**WRITTEN REQUEST A**
In the entries, put the lines starting with the one containing "country: Bolivia" and going on through the one containing "collection date as typed: 05 Oct 1947" into a numbered list, leaving out any blank lines.

**PASSAGE**
--------------------------------
I’ve had the same cover image sent to me by Peter Rivenberg and David Mahon, the disturbing 1960s paperback with a face looking into a mirror – does anyone have any others?

Iris Murdoch – “The Unicorn”

(27 February 2018)

Oh, the opening to this book is the most gothic thing ever, isn’t it – the journey to a mysterious place to be a governess of all things, the mysterious pick-up at the station and odd characters to travel with, the wild castle and appalling scenery (just like “The Bell” and “rebarbative”, this book is definitely brought to us by the word “appalling/appalled”). By the way, I can’t understand why I didn’t realise before it was set in Ireland – lots of things point to that but I’d managed to ignore them before. Just shows what a re-re-reading can do. There’s plenty of doom and gloom and even slightly “Cold Comfort Farm”-y warnings – “No one swims in this sea. It’s far too cold. And it is a sea that kills people” (p. 12). The mentions of seven years being up are frequent and everything does seem fairy-tale and overly patterned, and indeed Gerald mentions “the pattern that is what has authority here” (p. 151)

Once Marian is installed, she tries to work everything and everyone out, as we do, and I felt like this passage was almost a commentary on how we find reading Murdoch’s works ourselves (I didn’t draw out a family tree for this one but started last time quite soon after this!):

There were many matters for puzzlement in the big self-absorbed house and she found herself still, sometimes disconcertingly, unable to ‘work out’ the relations of the individuals to each other. (p. 30)

Marian’s journey from thinking “This is mad” (p. 64) falling under Gerald’s spell as much as if he’d beaten her is fascinating and a portrait of what can happen when you get isolated from real, sensible living conditions and people. It’s a kind of mass hysteria which is fascinating but unsettling to read about. In a way, the small and tight community with its slightly sinister woman overseer reminds me of “The Bell”, but without that book’s honest and useful sense of purpose.
--------------------------------
**Dataset items**

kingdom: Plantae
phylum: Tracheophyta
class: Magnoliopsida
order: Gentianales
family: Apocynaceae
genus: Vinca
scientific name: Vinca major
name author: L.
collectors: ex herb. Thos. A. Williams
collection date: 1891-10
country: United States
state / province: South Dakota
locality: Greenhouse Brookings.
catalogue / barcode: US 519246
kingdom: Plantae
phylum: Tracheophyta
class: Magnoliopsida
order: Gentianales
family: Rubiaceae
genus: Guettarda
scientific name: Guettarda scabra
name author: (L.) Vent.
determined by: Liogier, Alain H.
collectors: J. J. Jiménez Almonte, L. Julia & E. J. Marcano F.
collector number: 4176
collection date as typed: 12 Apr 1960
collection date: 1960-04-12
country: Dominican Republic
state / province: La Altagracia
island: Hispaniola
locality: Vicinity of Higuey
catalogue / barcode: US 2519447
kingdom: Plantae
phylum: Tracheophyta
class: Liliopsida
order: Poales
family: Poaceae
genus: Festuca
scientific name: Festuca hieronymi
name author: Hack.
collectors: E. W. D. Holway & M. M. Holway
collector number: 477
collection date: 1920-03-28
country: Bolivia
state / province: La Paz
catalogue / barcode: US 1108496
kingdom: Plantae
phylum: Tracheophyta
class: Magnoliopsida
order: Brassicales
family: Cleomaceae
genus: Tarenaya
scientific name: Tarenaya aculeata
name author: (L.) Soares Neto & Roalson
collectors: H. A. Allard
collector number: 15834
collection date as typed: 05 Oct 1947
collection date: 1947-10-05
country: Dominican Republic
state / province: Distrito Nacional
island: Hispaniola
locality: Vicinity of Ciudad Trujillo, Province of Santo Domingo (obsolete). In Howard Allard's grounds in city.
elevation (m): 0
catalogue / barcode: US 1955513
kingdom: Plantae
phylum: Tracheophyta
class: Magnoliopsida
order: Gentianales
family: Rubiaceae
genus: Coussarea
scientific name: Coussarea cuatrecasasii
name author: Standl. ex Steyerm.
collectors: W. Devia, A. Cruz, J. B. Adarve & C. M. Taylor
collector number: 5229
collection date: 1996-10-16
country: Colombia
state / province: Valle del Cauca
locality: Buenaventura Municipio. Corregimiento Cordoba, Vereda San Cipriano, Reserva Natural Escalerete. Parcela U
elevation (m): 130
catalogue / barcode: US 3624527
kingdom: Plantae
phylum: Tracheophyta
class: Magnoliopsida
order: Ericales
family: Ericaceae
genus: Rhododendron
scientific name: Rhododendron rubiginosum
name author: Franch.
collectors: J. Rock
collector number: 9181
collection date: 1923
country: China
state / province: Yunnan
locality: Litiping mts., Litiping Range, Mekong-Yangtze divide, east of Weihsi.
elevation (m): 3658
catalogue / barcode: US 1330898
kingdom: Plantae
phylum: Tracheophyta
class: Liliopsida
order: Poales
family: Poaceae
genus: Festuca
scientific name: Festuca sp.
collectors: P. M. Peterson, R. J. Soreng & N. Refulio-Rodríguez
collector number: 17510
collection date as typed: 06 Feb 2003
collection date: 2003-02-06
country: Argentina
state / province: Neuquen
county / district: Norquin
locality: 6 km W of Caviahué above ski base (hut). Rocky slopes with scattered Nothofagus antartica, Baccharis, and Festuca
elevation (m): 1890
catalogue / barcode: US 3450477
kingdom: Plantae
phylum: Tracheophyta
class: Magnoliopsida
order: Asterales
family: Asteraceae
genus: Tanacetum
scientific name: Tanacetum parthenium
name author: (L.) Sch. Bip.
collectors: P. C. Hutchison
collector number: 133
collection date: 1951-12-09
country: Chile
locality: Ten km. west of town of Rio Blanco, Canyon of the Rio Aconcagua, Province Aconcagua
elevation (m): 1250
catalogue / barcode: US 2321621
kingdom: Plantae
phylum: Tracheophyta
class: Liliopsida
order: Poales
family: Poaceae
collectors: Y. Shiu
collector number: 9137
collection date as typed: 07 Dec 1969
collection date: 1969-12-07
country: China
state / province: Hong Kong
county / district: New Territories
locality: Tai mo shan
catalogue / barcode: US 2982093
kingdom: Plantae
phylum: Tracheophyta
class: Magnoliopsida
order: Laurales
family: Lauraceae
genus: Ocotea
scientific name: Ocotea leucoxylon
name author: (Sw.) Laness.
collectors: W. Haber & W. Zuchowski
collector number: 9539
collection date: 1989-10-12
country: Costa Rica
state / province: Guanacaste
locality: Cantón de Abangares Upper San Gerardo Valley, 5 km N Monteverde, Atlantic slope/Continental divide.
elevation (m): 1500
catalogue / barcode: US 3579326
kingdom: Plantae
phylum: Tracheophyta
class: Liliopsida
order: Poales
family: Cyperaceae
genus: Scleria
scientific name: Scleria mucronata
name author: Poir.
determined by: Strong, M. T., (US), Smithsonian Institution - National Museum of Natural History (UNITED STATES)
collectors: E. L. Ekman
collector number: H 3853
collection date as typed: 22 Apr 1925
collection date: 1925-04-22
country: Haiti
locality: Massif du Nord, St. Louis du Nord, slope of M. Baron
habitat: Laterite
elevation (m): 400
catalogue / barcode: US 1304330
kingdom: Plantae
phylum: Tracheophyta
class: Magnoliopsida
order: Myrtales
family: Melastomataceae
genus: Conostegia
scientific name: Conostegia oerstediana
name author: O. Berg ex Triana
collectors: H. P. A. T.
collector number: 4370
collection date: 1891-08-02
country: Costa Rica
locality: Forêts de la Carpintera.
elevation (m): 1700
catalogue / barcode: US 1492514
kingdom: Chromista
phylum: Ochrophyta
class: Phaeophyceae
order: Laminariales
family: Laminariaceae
--------------------------------
**WRITTEN REQUEST B**
In the piece on "The Unicorn," in which country does the writer say the book is set?

**REPLY A**
1. country: Bolivia
2. state / province: La Paz
3. catalogue / barcode: US 1108496
4. kingdom: Plantae
5. phylum: Tracheophyta
6. class: Magnoliopsida
7. order: Brassicales
8. family: Cleomaceae
9. genus: Tarenaya
10. scientific name: Tarenaya aculeata
11. name author: (L.) Soares Neto & Roalson
12. collectors: H. A. Allard
13. collector number: 15834
14. collection date as typed: 05 Oct 1947

**REPLY B**
Ireland.